OpenClaw Tools Permissions: Why Chat Works but Exec and Web Do Not
After upgrading OpenClaw yesterday, I ran into a strange problem: channel conversations worked normally, but exec would not run, and web_search and web_fetch were unavailable. After digging into it, I found that this usually does not mean the installation is broken. It is often the expected result of the Tools permission model and security policy taking effect.
The short answer
Changing tools.profile to full can quickly restore capabilities in many cases, but it is only a coarse-grained switch. Actual behavior is determined by three stacked rule layers: tools.profile, tools.allow, and tools.deny, plus the more detailed policy under tools.exec.

If you only change the profile while ignoring deny or exec.security, tools may still be blocked.
How the Tools permission model works
OpenClaw agents call capabilities through Tools. They do not directly run a raw shell. Common mappings look like this:
- Run commands:
exec - Read and write files:
read/write - Apply patch changes:
apply_patch - Fetch from the web:
web_fetch - Search the web:
web_search - Control the browser:
browser
Permission decisions follow this order:
deny > allow > profile
That means:
profileprovides the baseline capability set.allowgrants additional capabilities on top of that baseline.denyis the final blocklist and has the highest priority.
Why you can chat but cannot do anything else
After a new install or upgrade, the default may be tools.profile = "messaging". This configuration keeps only conversation-related tools, so chat works, but execution, file access, web access, and similar capabilities are unavailable.
The second common cause is an overly strict exec policy:
security=deny: execution is disabled outright.security=allowlist, but the command is not on the allowlist: the call is rejected.ask=on-missorask=always: the system waits for approval.
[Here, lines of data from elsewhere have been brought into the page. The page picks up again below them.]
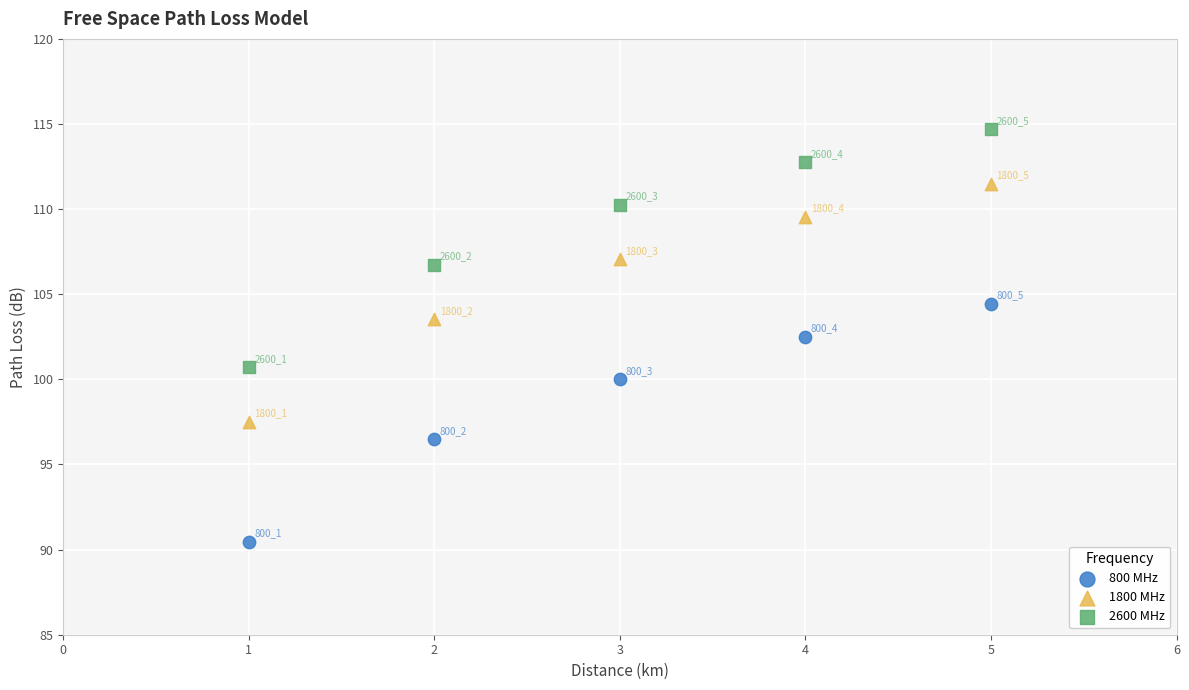

In the 2600 MHz series, what Y value is closest to 107?

106.7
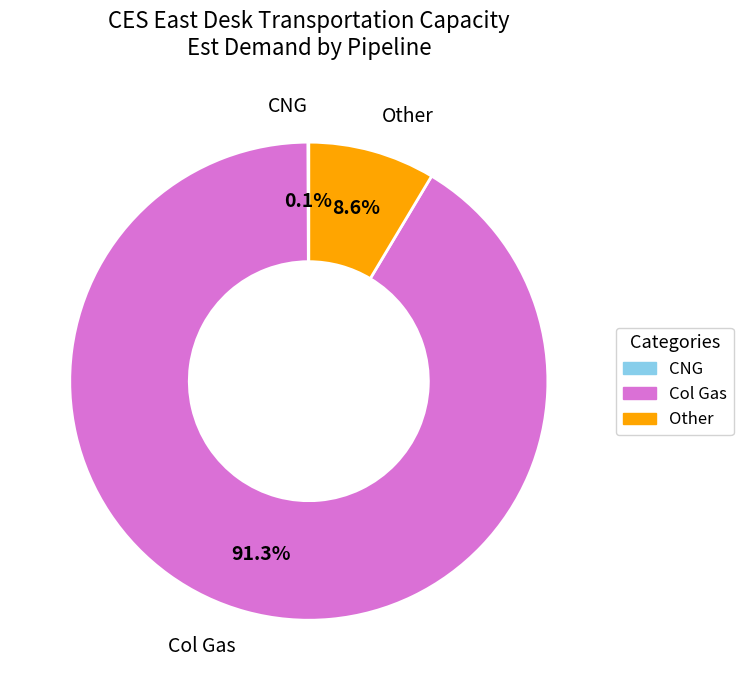

What percentage is the Col Gas slice, to the nearest percent?

91%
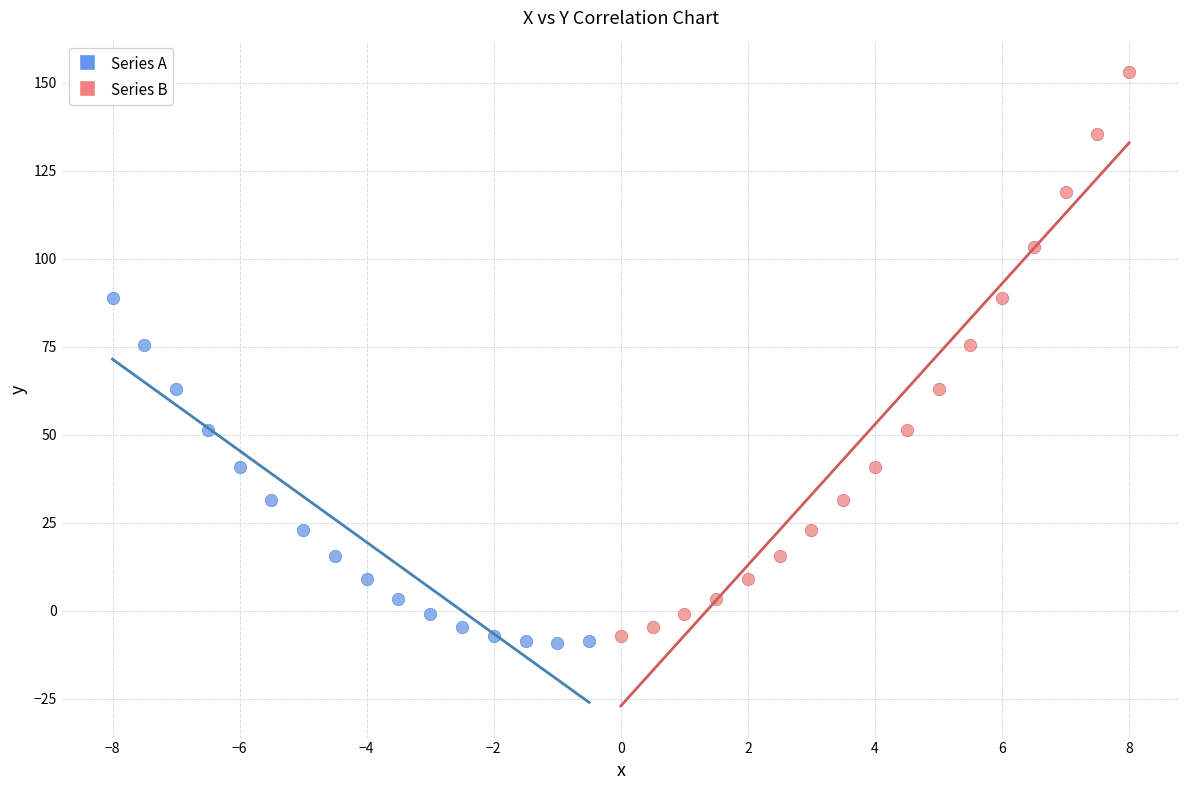

Which series contains the highest Y value?

Series B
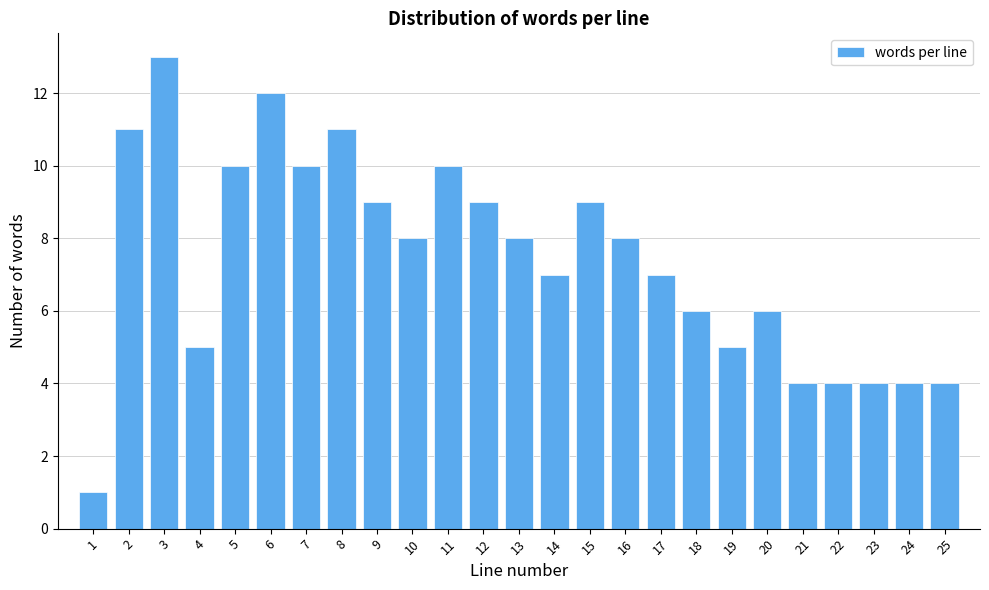

Reading left to right, extract all data points from this chart.

1=1	2=11	3=13	4=5	5=10	6=12	7=10	8=11	9=9	10=8	11=10	12=9	13=8	14=7	15=9	16=8	17=7	18=6	19=5	20=6	21=4	22=4	23=4	24=4	25=4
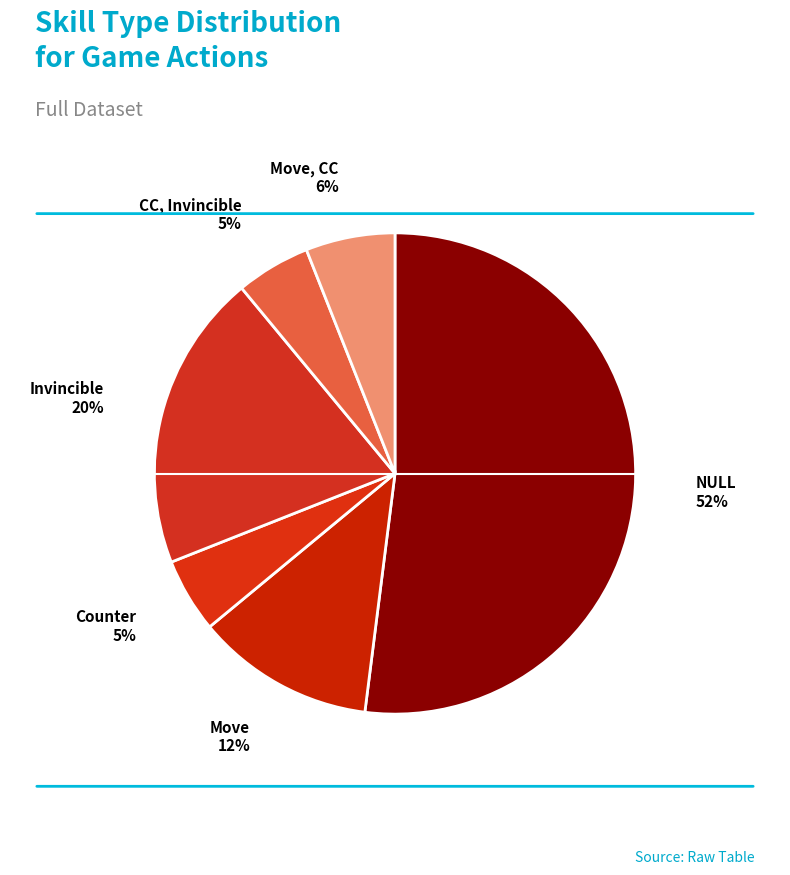

Does NULL represent more than half of the total?

Yes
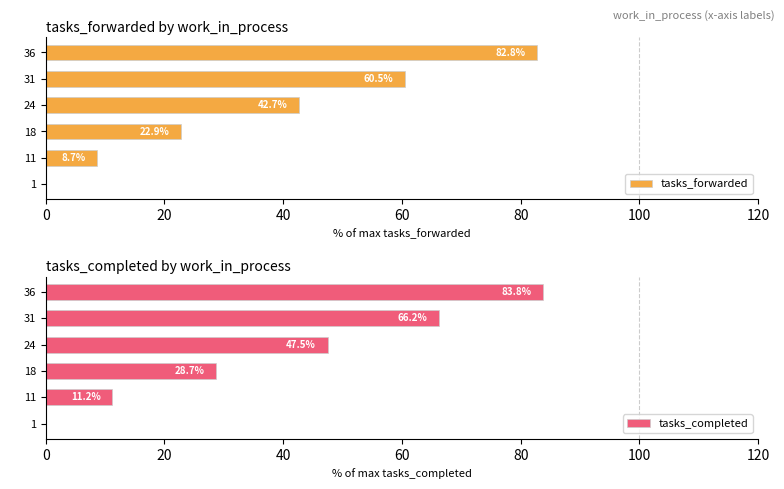

List the series in order of their peak value, highest first.

tasks_completed, tasks_forwarded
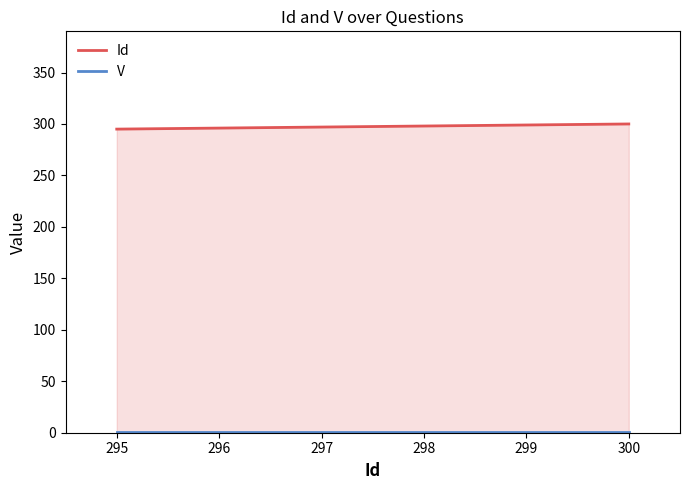

Rank the series by their maximum value, from highest to lowest.

Id, V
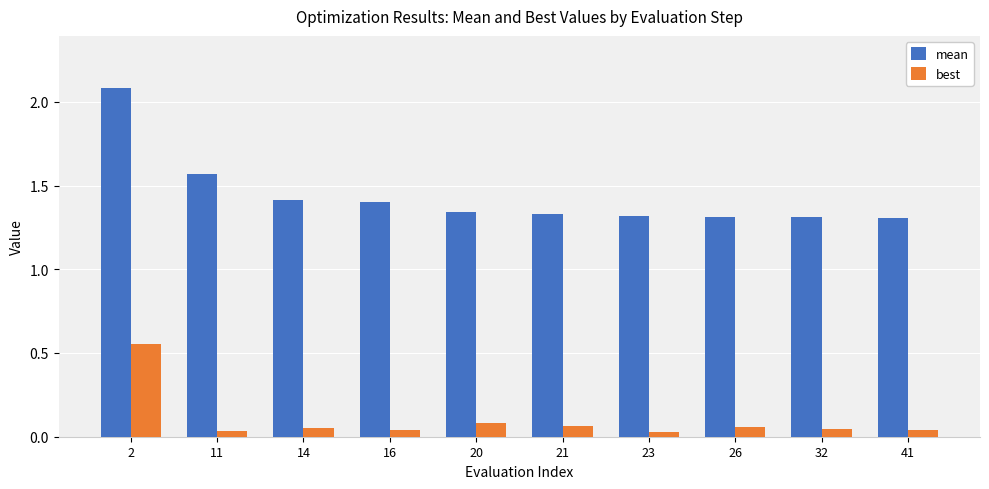

What is the maximum value shown in the chart?

2.1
If the UI does not show the approval prompt correctly, it can look like the call is stuck.
The third cause is a runtime environment difference. With host=gateway, PATH may be more minimal. If a command cannot be found, it can look like “execution failed” on the surface, while the real issue is that the process environment lacks the command.

Two usable configurations
Option A: minimal usable development config, recommended first
Use this when you need to write code, run commands, and search the web, but do not want to open permissions completely.
{
"tools": {
"profile": "coding",
"allow": ["group:web", "browser"],
"exec": {
"host": "gateway",
"security": "allowlist",
"ask": "on-miss"
}
}
}
For temporary troubleshooting, you can also switch exec.security to full first, then tighten it again after locating the issue.
Option B: local full-permission debugging config
Use this for single-machine debugging and quick validation. I do not recommend using it as the production default.
{
"tools": {
"profile": "full",
"allow": ["*"],
"exec": {
"host": "gateway",
"security": "full",
"ask": "off"
}
}
}
After changing the config, restart OpenClaw:
openclaw gateway restart

Four-step self-check
- Check whether the config is still using the
messagingprofile. - Confirm that
group:webis allowed; otherwise web search will not work. - Check
exec.securityandaskto avoid hidden approval blocking. - After restarting, use status and logs to verify that the config loaded correctly:
openclaw status
openclaw logs --follow
At minimum, confirm that exec, web_search, web_fetch, and browser are available as expected.
Practical advice
Split Tools configuration into two versions: a development template and a production template. This avoids one-off manual edits during urgent troubleshooting. Teams can codify allowed tool groups, approval policy, restart steps, and verification commands in scripts. After each upgrade, you can quickly return to a known-good state instead of relying on memory for permission details.